The intensification of farming practices has led to the transformation of agricultural landscapes. Previously, these landscapes consisted of small mosaics of fields connected to flower-rich meadows by many undisturbed field borders. However, they have now transformed into vast, monotonous fields cultivating only a few crop types. Such simplified landscapes have left bees and other wild insect pollinators hanging in the air, because undisturbed nesting sites and nearby diverse flowering resources needed to survive and reproduce are hard to find.

Andrena flavipes on oilseed rape field in Italy, 2018 © David Kleijn

As a result, intensified agriculture has driven a drastic decline in numbers and diversity of wild pollinators. In an effort to make agricultural landscapes more pollinator-friendly, there have been suggestions to promote flowering crops. These crops, by providing more pollen and nectar might help pollinator communities in temperate agricultural landscapes.

As a result, in early spring, expansive fields of oilseed rape paint the landscapes in vibrant yellow, while later in the season, patches of red clover and white faba bean carpets emerge.
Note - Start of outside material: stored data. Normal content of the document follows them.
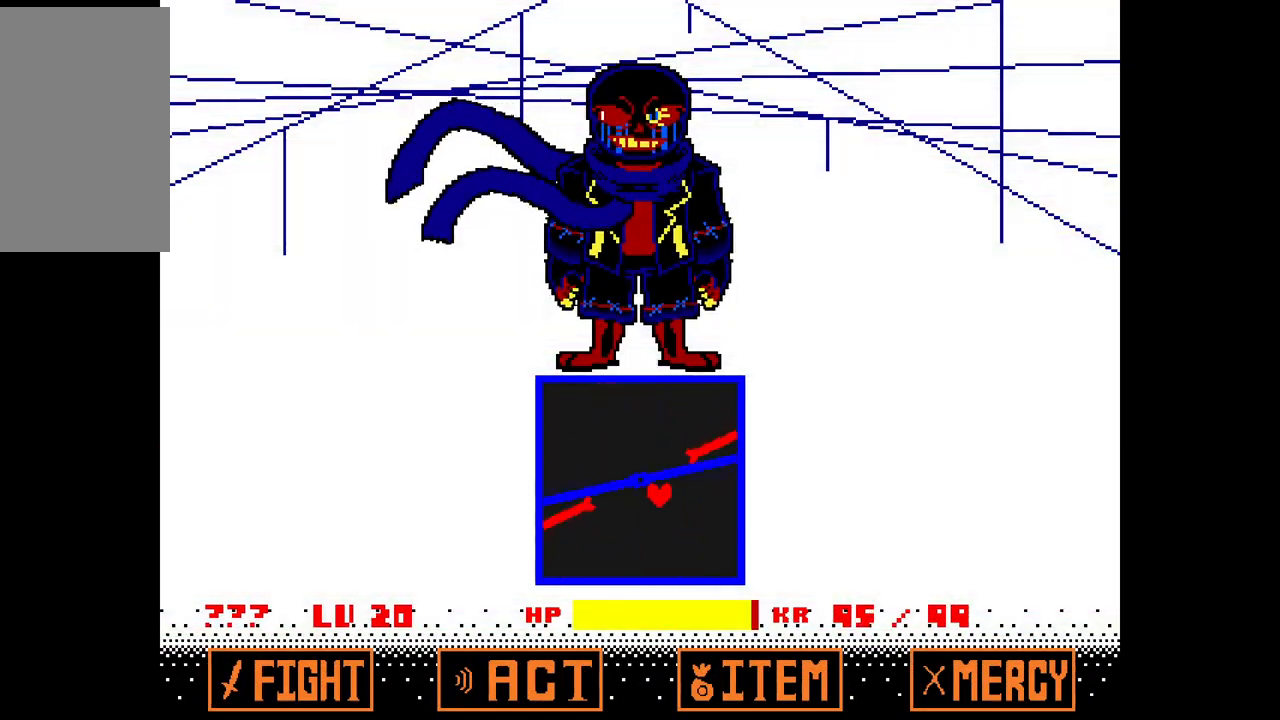
{"keys": [], "events": [[183, "up", "down"], [417, "up", "up"]]}
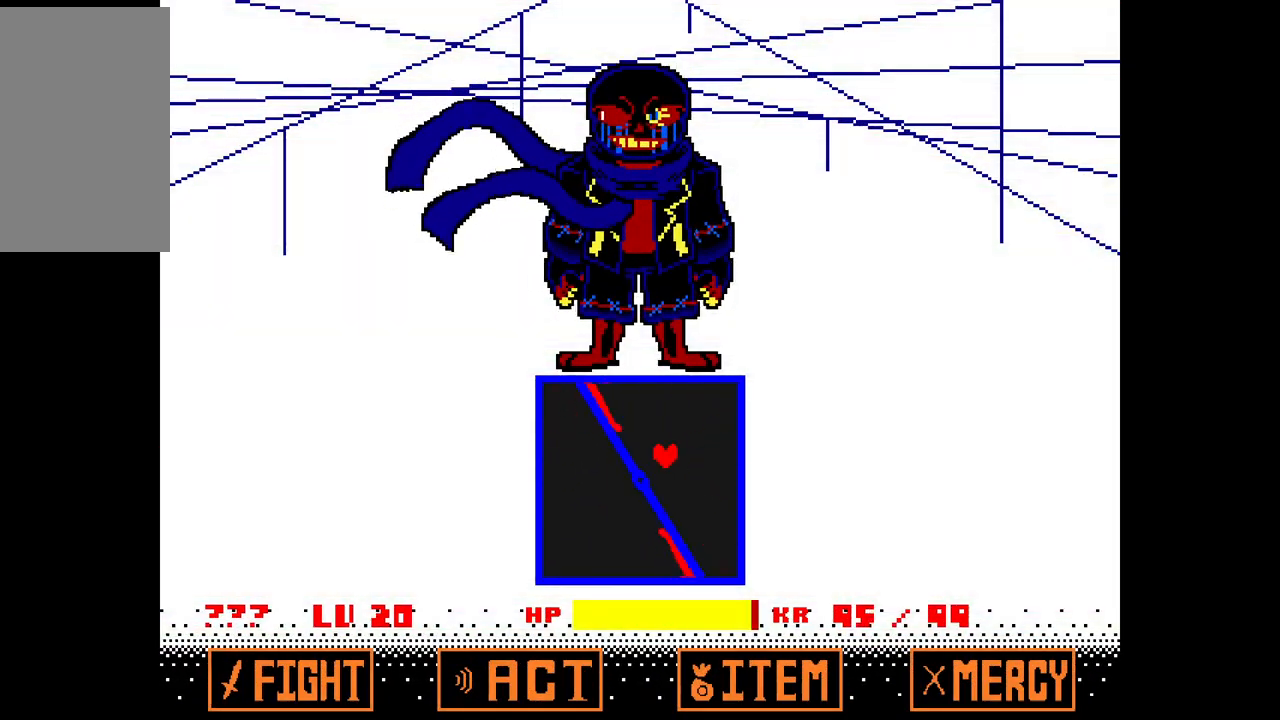
{"keys": ["down"], "events": [[67, "left", "down"], [300, "left", "up"], [483, "down", "down"]]}
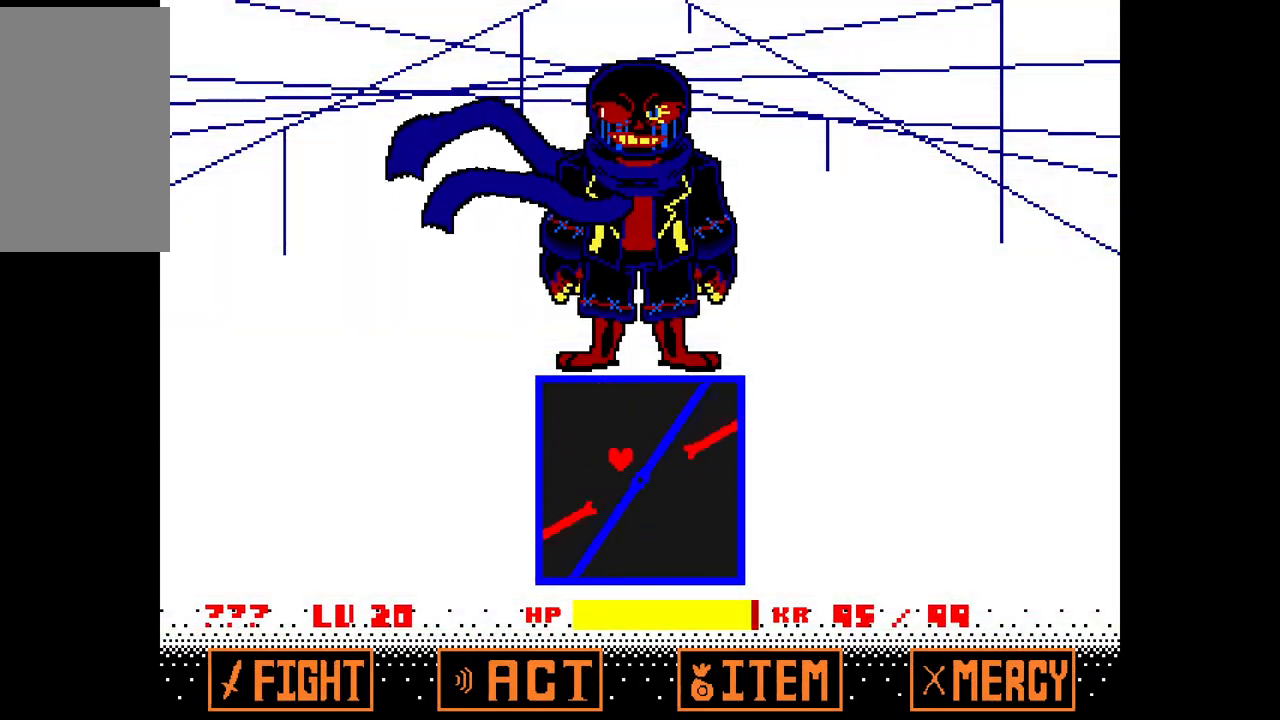
{"keys": ["right"], "events": [[267, "down", "up"], [400, "right", "down"]]}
The intensity of the boom and bust cycles of resource provision from these flowering crops are however far away from natural resource provisions as they are found in plant rich meadows, and their effects on pollinator communities are context-dependent and difficult to summarize for management recommendations.

Eristalis tenax on leek field in Italy, 2015 © David Kleijn

The impact of flowering crops on wild pollinators

The manuscript titled “Early season mass-flowering crop cover dilutes wild bee abundance and species richness in temperate regions: a quantitative synthesis” presents a comprehensive exploration of the impact of flowering crops on wild pollinators, addressing three key questions:

  • Does it matter if the crops flower early or late in the season?
  • Are all pollinator groups affected in similar ways?
  • What are the consequences for pollinator communities after the crops stop blooming?
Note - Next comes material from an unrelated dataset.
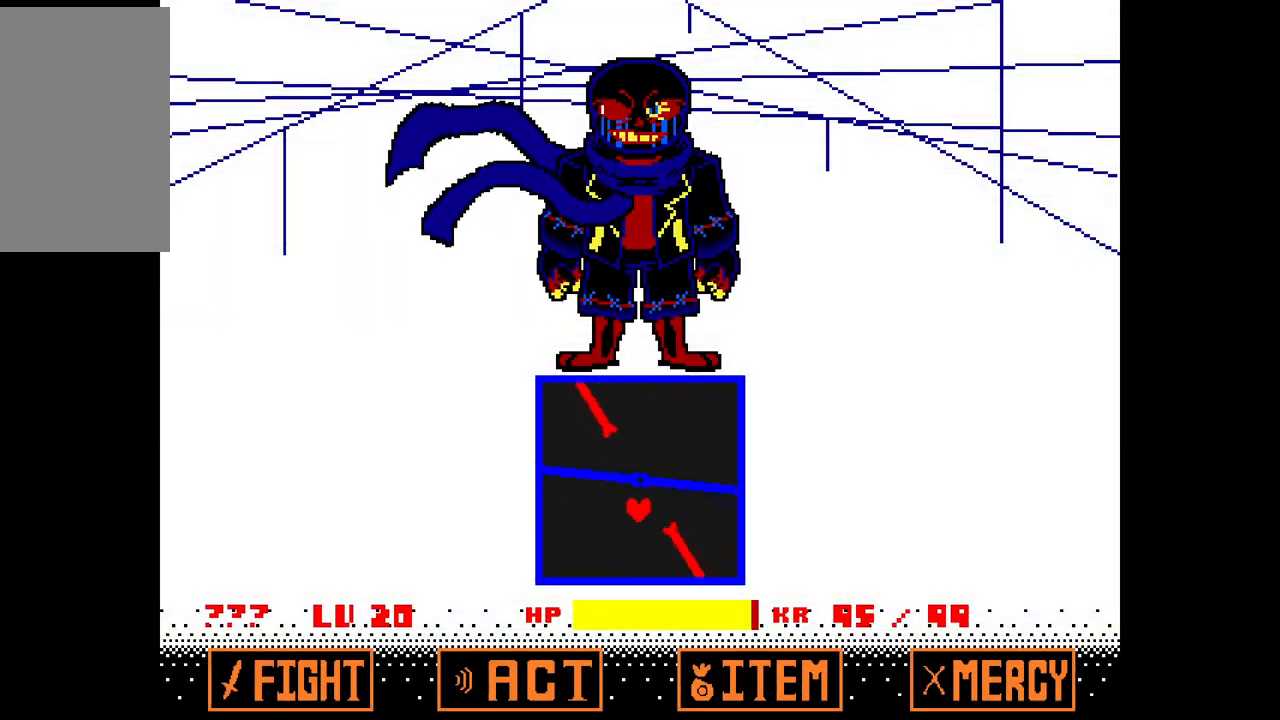
{"keys": ["up"], "events": [[100, "right", "up"], [283, "up", "down"]]}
While this study confirms previous findings that suggests that increasing early-season flowering crop cultivation leads to dilution of wild bees in crop habitats during bloom, we add an interesting finding: when looking at late flowering crops the dilution effect may even disappear for some pollinator groups. This suggests that flowering crops may provide crucial flower resources during periods of nectar and pollen scarcity, known as the pollinator hunger gap, characteristic of temperate agricultural landscapes.

Bombus terrestris on red clover field in Sweden, 2019 © Laura Riggi

Therefore, while increasing cultivation of early-season flowering crops may pose challenges through: dilution effects, cultivation of late-season flowering crops could offer crucial resources, especially when alternative floral resources in non-crop habitats are limited.
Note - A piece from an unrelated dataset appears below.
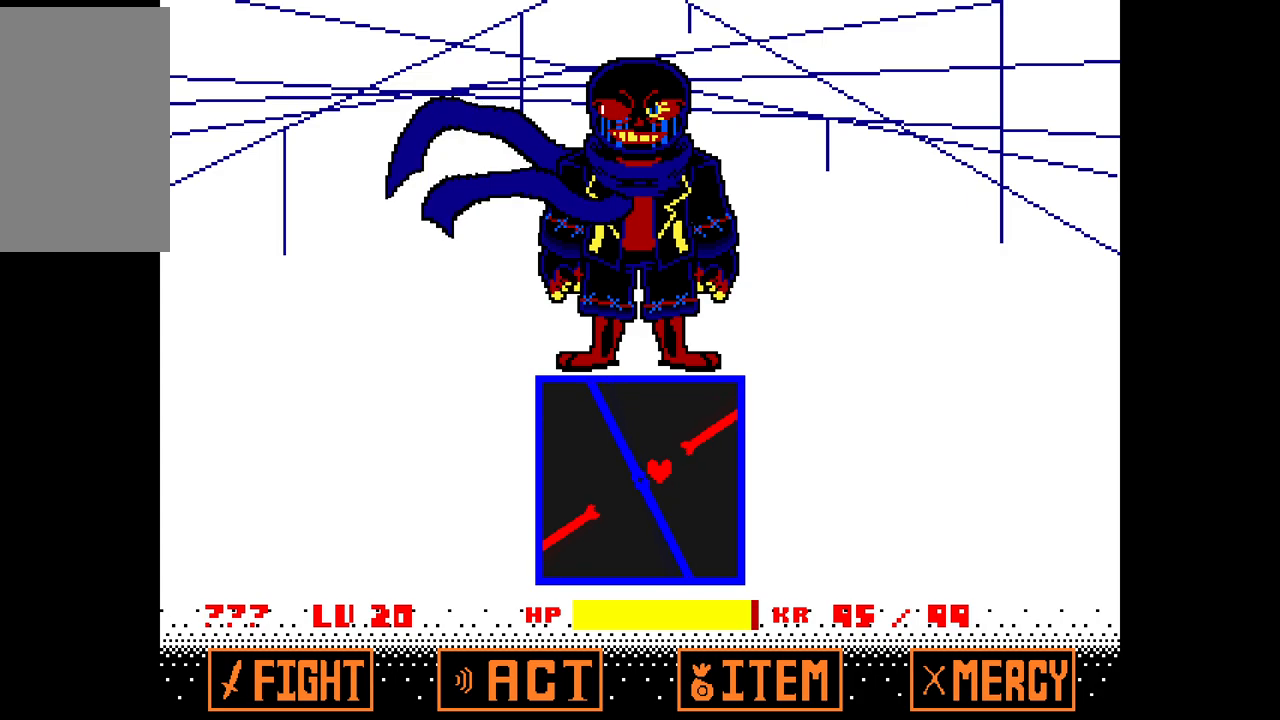
{"keys": ["down"], "events": [[117, "up", "up"], [200, "left", "down"], [433, "down", "down"], [433, "left", "up"]]}
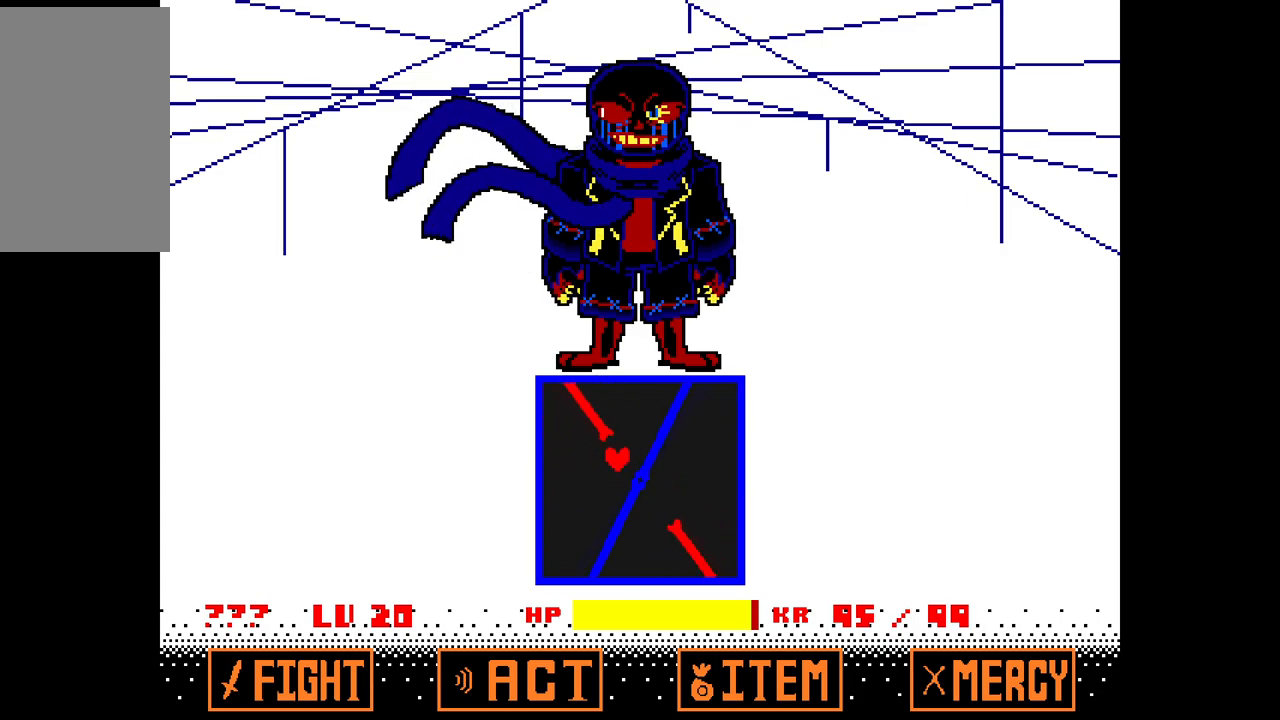
{"keys": ["right"], "events": [[267, "down", "up"], [317, "right", "down"]]}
Inclusion of late-season flowering crops in crop rotations, such as legumes (clover and faba bean), might provide attractive resources for crop adapted species, such as honeybees and some bumblebees and alleviate competition for flower resources in non-crop habitats.

Bombus subterraneus on faba bean field in Sweden, 2018 © Chloë Raderschall

However, we should not forget about the importance of pastures and other non-crop habitats for pollinators. In this study we show that these types of habitats have positive effects in abundances of wild pollinators like bumblebees.


The findings emphasize the need for carefully designed diverse crop rotations or crop mixtures, such as intercropping or under-sowing, to provide resources at different times of the season. The study encourages a more holistic approach to pollinator conservation, suggesting that while flowering crops alone may not be sufficient, when combined with the preservation of permanent non-crop habitats, they can offer supplementary food resources for crop-adapted pollinators.

This research sets the stage for further investigations into the specific traits of pollinator species that benefit from flowering crops, ultimately guiding effective strategies for pollinator conservation in agricultural landscapes.